Un outil d’entraide gersois au cœur de la tourmente
Dans le Gers, le Samu social agricole (SSA), créé en 1993 pour épauler les exploitants en difficulté, vit une crise de gouvernance sans précédent. Entre les responsables attachés à la forme « historique » de l’association et la structure nationale née de son évolution en 2020, les divergences s’expriment désormais publiquement : assemblées générales parallèles, échanges officiels adressés à la préfecture, et contestations autour des accès aux comptes de l’organisation. Le siège social demeure à Lagardère, rappel d’une histoire profondément ancrée dans le département.
Mission inchangée, cap contesté
Depuis son origine, le SSA – d’abord « Comité départemental de désendettement des agriculteurs (CDDA 32) » – accompagne les exploitants confrontés à des difficultés économiques, juridiques ou administratives. L’objectif déclaré a toujours été le même : privilégier des solutions amiables et préserver la continuité des fermes, y compris dans les périodes de redressement ou de liquidation judiciaire. L’ouverture à l’échelon national a toutefois déplacé le centre de gravité de l’association, faisant émerger de nouvelles pratiques et des lectures différentes des priorités, sur fond de dossiers sensibles comme celui de la tuberculose bovine.
Deux coprésidences, une fracture
Le tandem aux commandes symbolise cette tension : le Gersois Michel Bini, cofondateur du Samu social agricole national, partage la coprésidence avec Philippe Grégoire, éleveur du Maine-et-Loire. La séquence s’est durcie au printemps, lorsque la question d’une démission puis d’un retour sur décision a enflammé le débat interne.
« M. Grégoire a démissionné en envoyant un courrier le 14 mars, en le confirmant par recommandé le 16 mars. Et trois semaines après, il revient sur sa décision. »
Dans l’intervalle, affirme Michel Bini, la vérification des comptes a révélé une procuration bancaire limitée à l’un des coprésidents, en l’occurrence Philippe Grégoire. De quoi accentuer les tensions et alimenter la défiance.
Assemblées parallèles et trésorier révoqué
La crise a franchi une étape supplémentaire lors d’une assemblée générale en juin, où le trésorier a été révoqué. Selon les protagonistes, des réunions concurrentes, des décisions contestées et des notifications officielles se sont succédé, chaque camp affirmant agir dans le respect des règles. Le bras de fer se joue à la fois sur le terrain des statuts, des procurations et de la légitimité des votes.
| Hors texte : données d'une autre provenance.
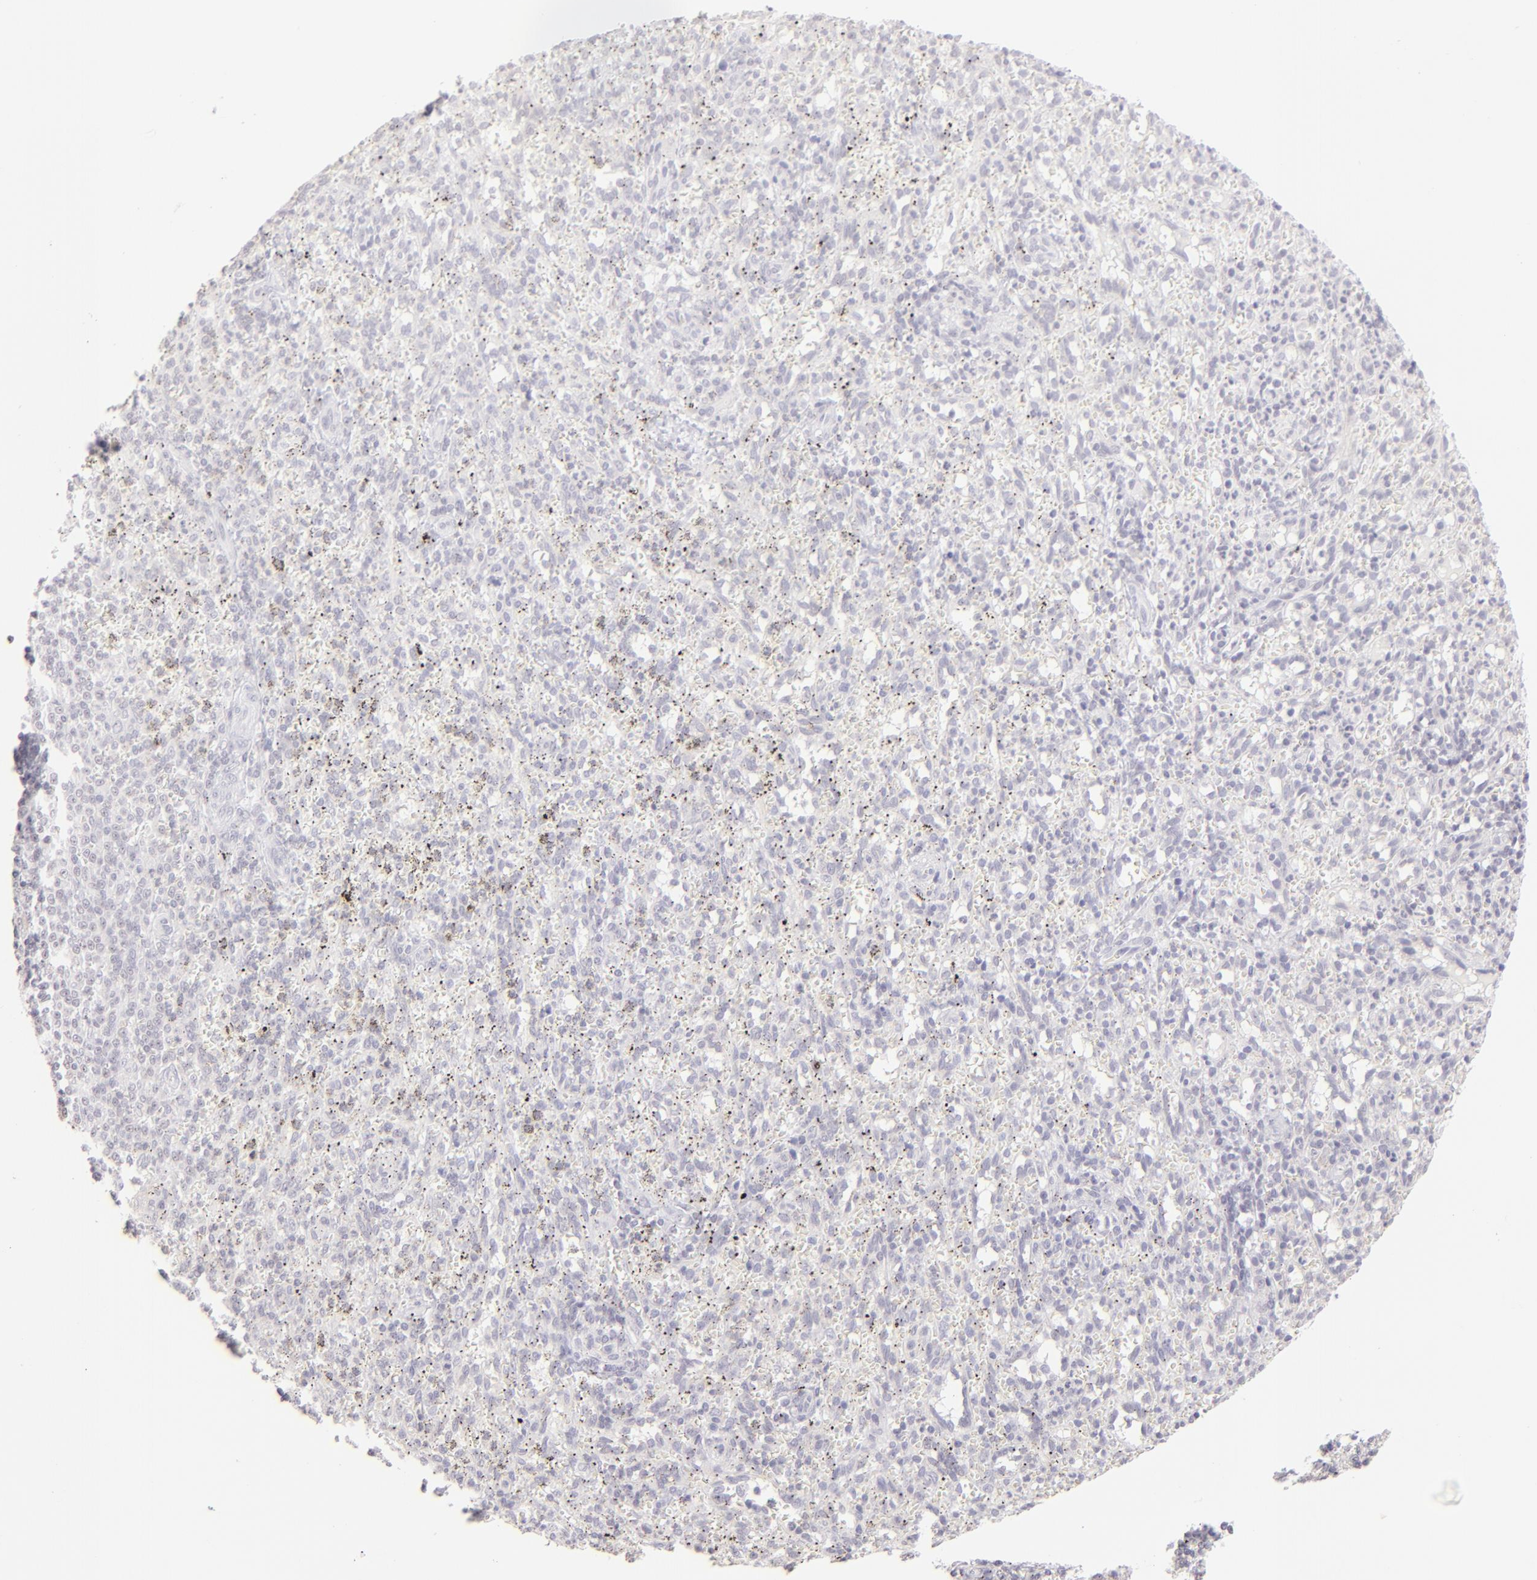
{"staining": {"intensity": "negative", "quantity": "none", "location": "none"}, "tissue": "spleen", "cell_type": "Cells in red pulp", "image_type": "normal", "snomed": [{"axis": "morphology", "description": "Normal tissue, NOS"}, {"axis": "topography", "description": "Spleen"}], "caption": "This is a micrograph of immunohistochemistry staining of unremarkable spleen, which shows no expression in cells in red pulp.", "gene": "MAGEA1", "patient": {"sex": "female", "age": 10}}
Ce que cela change pour les agriculteurs
Au-delà de la bataille institutionnelle, c’est l’accompagnement de terrain qui se trouve fragilisé. Les exploitants du Gers – premiers concernés par l’outil né ici – ont besoin de visibilité sur l’interlocuteur légitime, les délais de traitement et la continuité des suivis. Dans un contexte de tensions récurrentes sur les revenus, les charges et la santé animale, l’existence d’un acteur reconnu capable de médiation, de conseils juridiques et d’orientation financière reste déterminante.
Une histoire gersoise, un avenir à clarifier
Le Samu social agricole, porté à l’origine dans le département par des acteurs locaux, s’est élargi au niveau national il y a quatre ans. Cette montée en puissance a indéniablement accru sa capacité d’intervention, mais elle nécessite des garde-fous clairs : gouvernance partagée, transparence financière, et procédures stables pour garantir la confiance des exploitants et des partenaires. La résolution rapide du différend – par une instance habilitée et des décisions incontestées – apparaît comme un préalable pour restaurer la sérénité.
Repères chronologiques
| Période | Événement |
|---|---|
| 1993 | Création dans le Gers du dispositif d’aide aux agriculteurs (CDDA 32, futur SSA) |
| 2020 | Passage à l’échelon national (SSAN), siège maintenu à Lagardère |
| 14 et 16 mars | Annonce de démission puis confirmation par recommandé d’un coprésident, avant rétractation |
| Juin | Assemblée générale mouvementée et révocation du trésorier |
Points de vigilance pour la suite
- Clarifier la gouvernance et les procurations bancaires pour sécuriser la gestion.
- Garantir la continuité de l’accompagnement des agriculteurs en difficulté dans le Gers et ailleurs.
- Communiquer de manière officielle et unifiée sur les décisions validées afin d’éviter la confusion.
Dans l’attente d’une issue, les agriculteurs gersois peuvent se tourner vers leurs conseillers habituels et partenaires de proximité pour préserver leurs démarches en cours. Le siège social du Samu social agricole restant à Lagardère, l’histoire locale demeure au cœur d’un présent que l’on espère bientôt apaisé.